Understand how to construct queries in wikimedia.biterg.io for the activity of each newcomer
Closed, ResolvedPublic

Description

Investigation for T163440#3428408

How to get the exact names out of the database to query for.

I started with SELECT username,name,source,email,uuid FROM identities WHERE (email="xxxxxxx") OR (source="phabricator" AND (username="yyyy")) OR (source="mediawiki" AND (username="ZZZ")) ORDER BY source,name; on the DB.
So for all rows with source="gerrit" in the output, I took all entries in the "name" column output, went to https://wikimedia.biterg.io/app/kibana#/dashboard/Gerrit , and constructed a search query in the text search field like author_name:"XXXX"

But this was missing some people.

So for a query on a specific author_name in the Overview (to see activity of a user in all sources on one page, except for Mediawiki which is not included in the Overview), it seems that I need to use the "name" field in the "profiles" table instead, and not the username used in that specific source.
Which makes a lot of sense.

So I still need to find out how to pull this data pragmatically in a query.

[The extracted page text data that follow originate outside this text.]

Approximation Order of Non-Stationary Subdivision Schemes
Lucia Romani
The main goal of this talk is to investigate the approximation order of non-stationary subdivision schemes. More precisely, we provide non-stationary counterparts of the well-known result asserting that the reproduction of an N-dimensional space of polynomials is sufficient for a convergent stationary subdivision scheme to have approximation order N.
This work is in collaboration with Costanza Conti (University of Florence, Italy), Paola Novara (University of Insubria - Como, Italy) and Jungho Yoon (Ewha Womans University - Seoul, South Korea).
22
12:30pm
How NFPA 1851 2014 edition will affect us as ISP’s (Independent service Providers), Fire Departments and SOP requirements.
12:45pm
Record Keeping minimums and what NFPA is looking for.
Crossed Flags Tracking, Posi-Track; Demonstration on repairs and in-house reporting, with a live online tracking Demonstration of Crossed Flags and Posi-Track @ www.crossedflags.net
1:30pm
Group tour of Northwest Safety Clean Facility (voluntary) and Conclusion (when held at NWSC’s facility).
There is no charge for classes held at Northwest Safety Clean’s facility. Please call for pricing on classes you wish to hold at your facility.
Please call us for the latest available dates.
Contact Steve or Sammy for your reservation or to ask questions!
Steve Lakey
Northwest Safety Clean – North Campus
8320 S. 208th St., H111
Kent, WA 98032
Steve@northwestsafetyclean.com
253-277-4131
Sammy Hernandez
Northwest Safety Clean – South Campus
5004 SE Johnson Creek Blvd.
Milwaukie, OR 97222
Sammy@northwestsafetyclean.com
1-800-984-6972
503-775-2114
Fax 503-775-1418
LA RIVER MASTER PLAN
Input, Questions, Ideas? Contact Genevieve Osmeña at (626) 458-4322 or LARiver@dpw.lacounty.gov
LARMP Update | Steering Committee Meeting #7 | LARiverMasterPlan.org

MariaDB [sortinghat_wm]> SELECT * FROM profiles WHERE name = "Andre Klapper";
+------------------------------------------+---------------+--------------+--------+--------------+
| uuid                                     | name          | email        | is_bot | country_code |
+------------------------------------------+---------------+--------------+--------+--------------+
| 0cf6a9804d8edc5f6cdb3a87849ba6c5eb0dc349 | Andre Klapper | aklapper@... |      0 | NULL         |
+------------------------------------------+---------------+--------------+--------+--------------+

MariaDB [sortinghat_wm]> SELECT id,name,email,username,source FROM identities WHERE uuid = "0cf6a9804d8edc5f6cdb3a87849ba6c5eb0dc349";
+------------------------------------------+---------------------+-------------------+------------------+-------------+
| id                                       | name                | email             | username         | source      |
+------------------------------------------+---------------------+-------------------+------------------+-------------+
| 0cf6a9804d8edc5f6cdb3a87849ba6c5eb0dc349 | NULL                | aklapper@...      | aklapper@...     | bugzilla    |
| 1b5ba8f9ba0fa9e9e40ba981982fe52ff704bb9d | AKlapper (WMF)      | NULL              | AKlapper (WMF)   | mediawiki   |
| 3fc9ae7da372a499d381d0ab693f85a986f04c84 | NULL                | aklapper          | aklapper         | bugzilla    |
| 4b0b75cea0320cd2368993cb964be5e9bc61820f | Andre Klapper       | ak-47@...         |                  | gerrit      |
| 4f41f1401435e6963380338f3ce6e3f4e1a4a411 | Andre Klapper       | ak-47@...         | NULL             | gerrit      |
| 692ad158c742a5c8477af1cbd20e37d31cd72aeb | Andre Klapper       | a9016009@...      | NULL             | git         |
| 8a893f50230b385fa81d81b6473600252c0fdaff | Andre Klapper       | ak-47@...         | NULL             | git         |
| a253d5e81125127cb6c77d2f5fcdeab293a18d23 | Andre Klapper       | andre_klapper@... | NULL             | pipermail   |
| a59d39d9f50703e3c129a1ffa87569c3af213ae9 | Aklapper            | aklapper@...      | aklapper         | gerrit      |
| bb3b35caf8079fd5fad6d8fab810c46a3fb2c979 | Andre Klapper       | aklapper@...      | NULL             | pipermail   |
| bc38a58e97f6c71f515e5831d0e88d33fdcc7dd8 | Andre Klapper (WMF) | NULL              | Aklapper         | phabricator |
| c5e148d20b62de9ab4994c6e9affcac046836b9a | Aklapper            | aklapper@...      | NULL             | git         |
| e263b5c4f8942b9ce81e6efb0b0e3145cb59d2bf | NULL                | NULL              | aklapper@... | bugzilla    |
| f0a5ce57c6416e69e5d4ed3f5f7899470a507501 | Andre Klapper       | aklapper@...      | NULL             | git         |
+------------------------------------------+---------------------+-------------------+------------------+-------------+
14 rows in set (0.00 sec)

So I still need to find out how to pull this data pragmatically in a query.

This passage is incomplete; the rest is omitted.